Here we provide the answer for a symmetric (ie unskewed) L\'{e}vy stable distribution with mean zero. Denote the PDF and the CDF of the stable distribution by $\rho_\mu(\xi)$ and by $\Phi_\mu(\xi)$ respectively.Then we have: \begin{eqnarray} &&\tilde{\mathcal I}_\mu(A) := \int\limits_{-1/A}^\infty \log(1+A \xi) \rho_\mu(\xi) d\xi \nonumber\\ &&= \frac{1}{2} \log(A) + \gamma \frac{1-\mu}{2 \mu} + \left(\log(A) - \gamma\right) \left( \Phi_\mu(\frac{1}{A})-\frac{1}{2} \right) + \nonumber\\ && \frac{1}{\pi \mu} \left[ -\frac{\pi}{2} \sum\limits_{n=1}^\infty \frac{(1/A)^n}{n!} \cos\left(\frac{\pi}{2}n\right) \Gamma\left(\frac{n}{\mu}\right) -\frac{1}{\mu} \sum\limits_{n=1}^\infty \frac{(1/A)^n}{n!} \sin\left(\frac{\pi}{2}n\right) \Gamma\left(\frac{n}{\mu}\right) \Psi\left(\frac{n}{\mu}\right) \right] \end{eqnarray} where $\Psi$ is the di-gamma function.

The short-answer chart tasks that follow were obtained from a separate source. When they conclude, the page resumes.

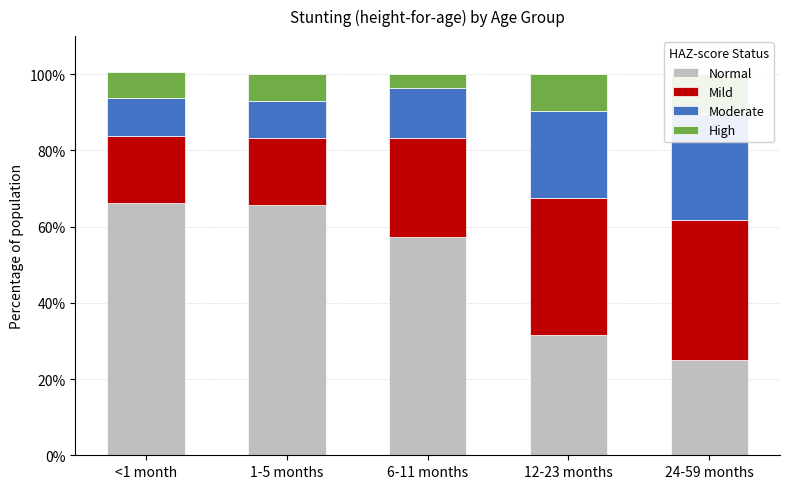

What is the sum of the Mild values at 12-23 months and 6-11 months?

0.6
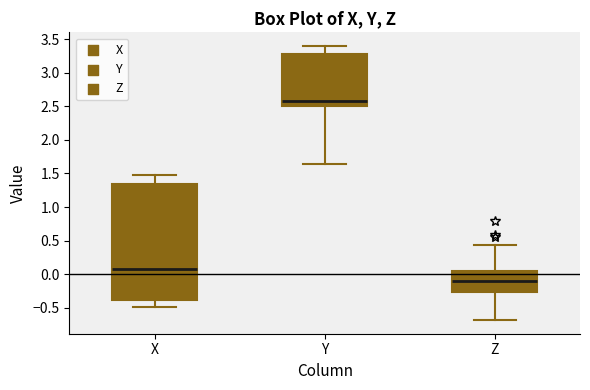

Which box has the lowest median line?

Z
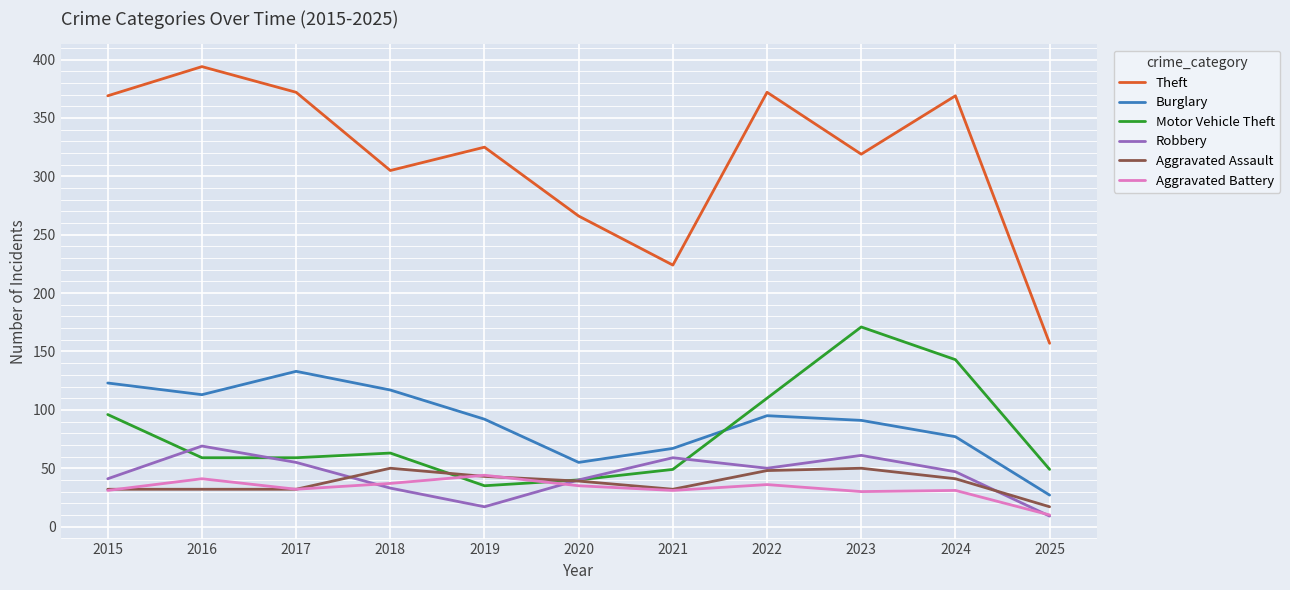

Is the value of Aggravated Assault at 2018 greater than the value of Theft at 2016?

No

The derivation follows according to the same lines as in the Gaussian case except that since we do not have an closed form expression for the PDF we express the PDF as an inverse Fourier transform of a stretched exponential and repeat the calculations from the Gaussian case.